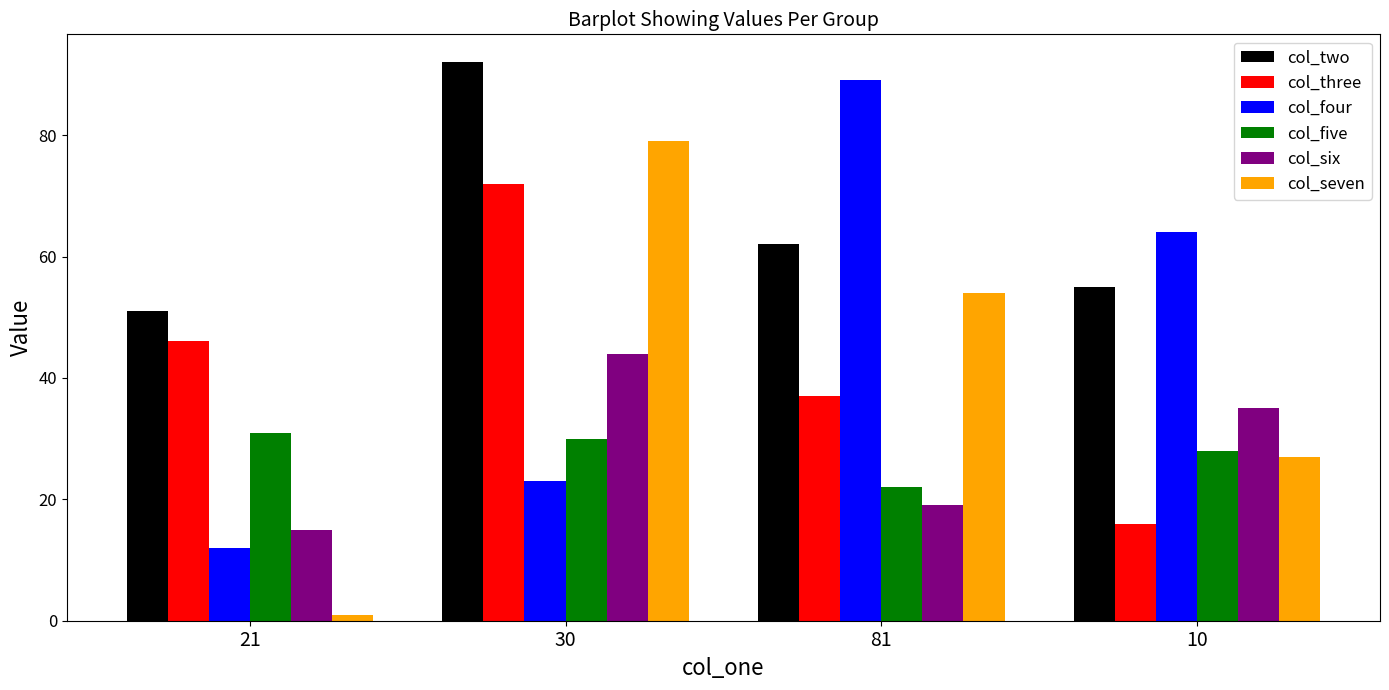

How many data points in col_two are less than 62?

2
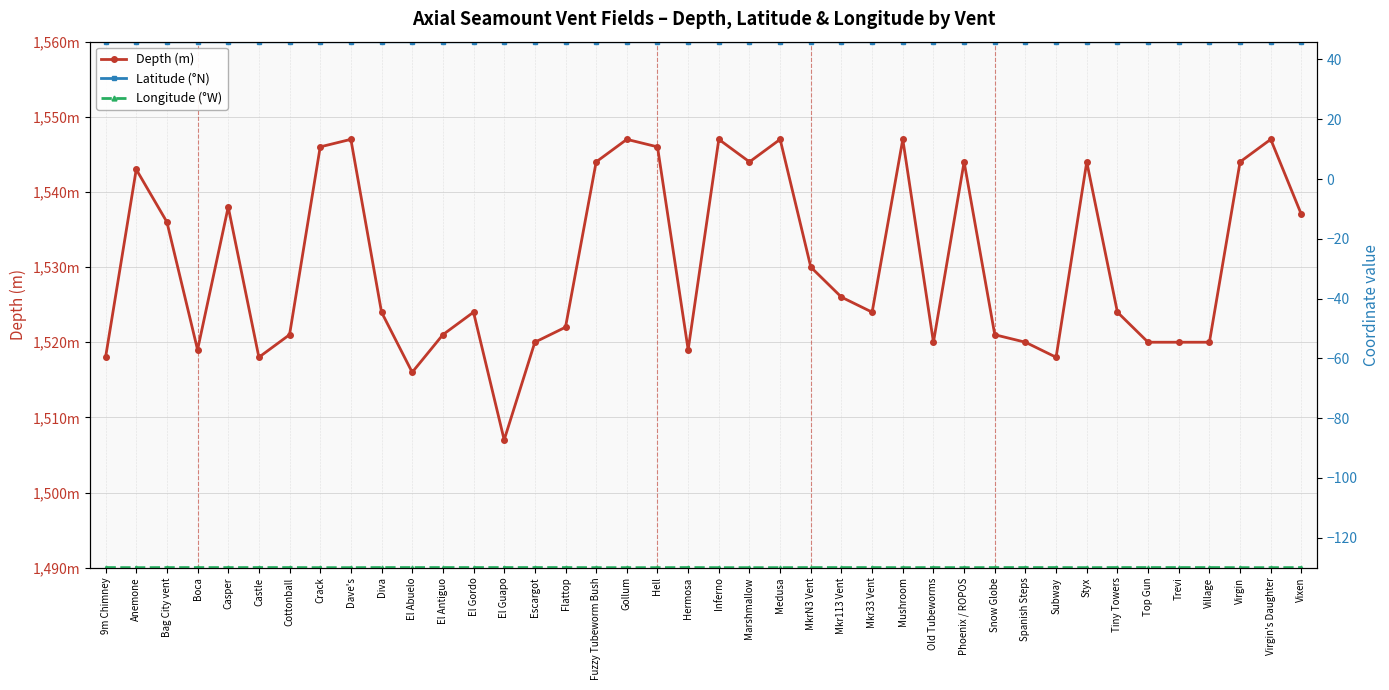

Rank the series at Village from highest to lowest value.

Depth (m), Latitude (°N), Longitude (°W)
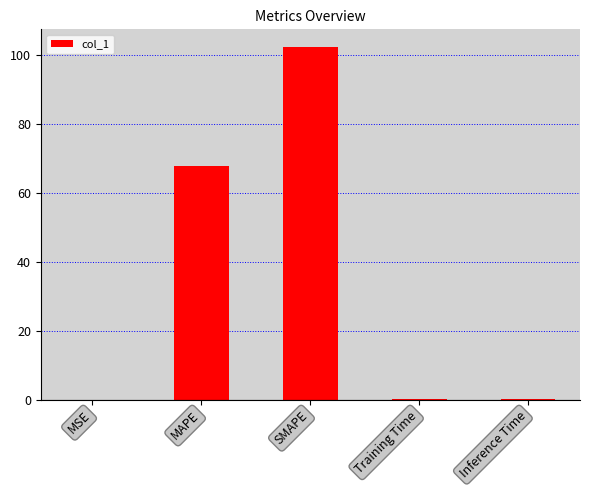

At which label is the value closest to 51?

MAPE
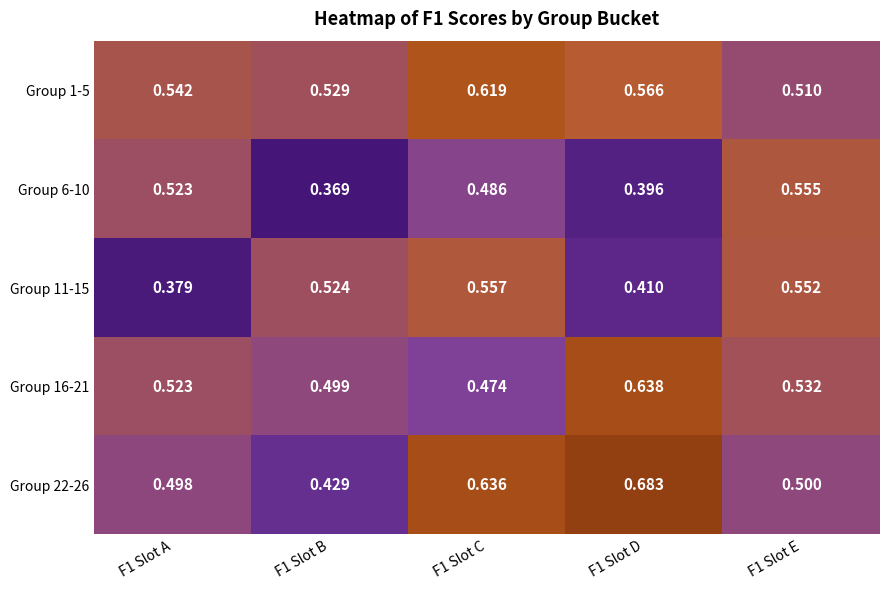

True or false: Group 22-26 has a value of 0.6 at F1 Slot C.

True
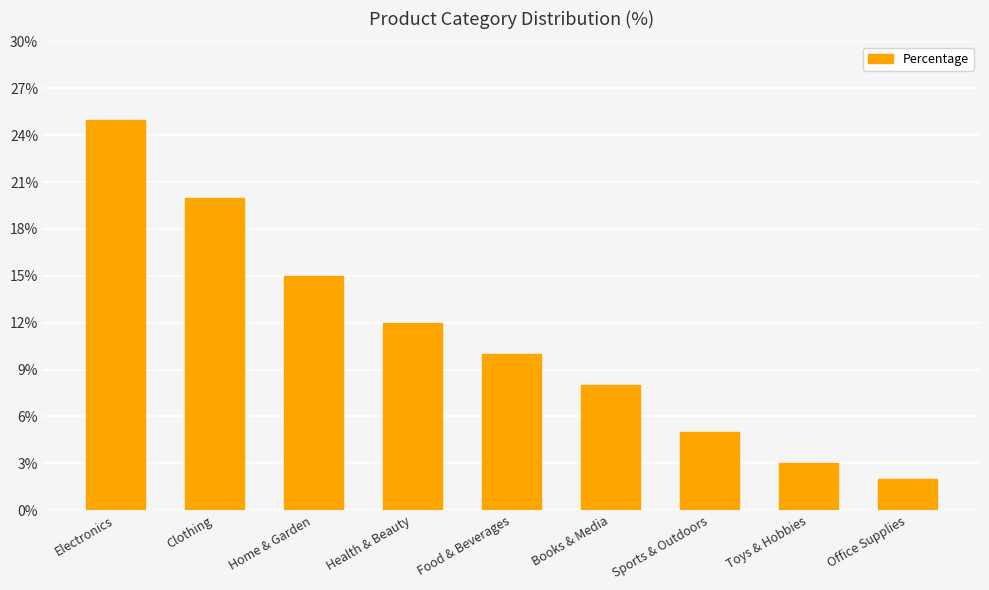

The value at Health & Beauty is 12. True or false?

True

_ _ _ _

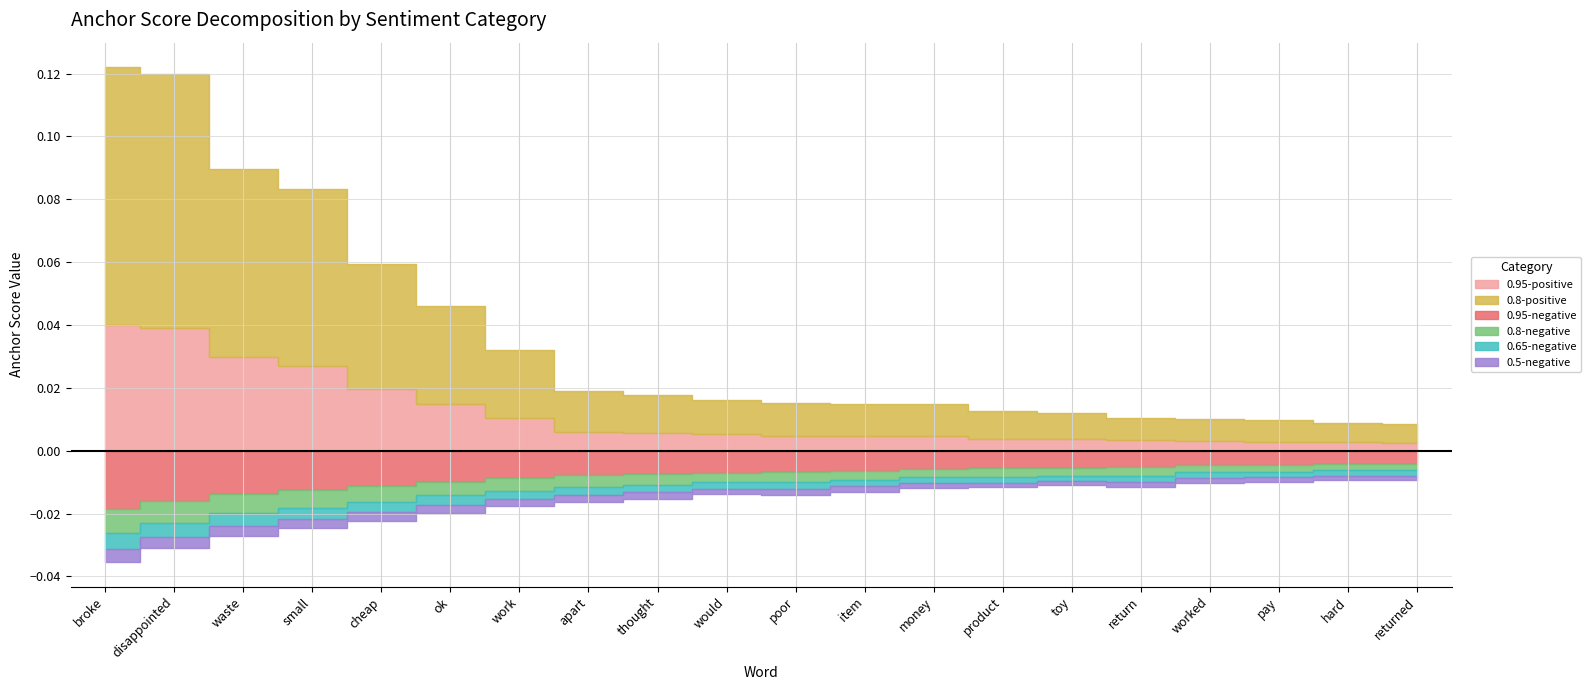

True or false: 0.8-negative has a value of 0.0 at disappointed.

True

_ _ _ _

### ASSIGNMENT:
Reproduce the listing above, from the line containing "Rank the series" up to and including the line containing "The value at". Omit the pictures from your copy.

### TASK RESPONSE:
Rank the series at Village from highest to lowest value.

Depth (m), Latitude (°N), Longitude (°W)

At which label is the value closest to 51?

MAPE

True or false: Group 22-26 has a value of 0.6 at F1 Slot C.

True

The value at Health & Beauty is 12. True or false?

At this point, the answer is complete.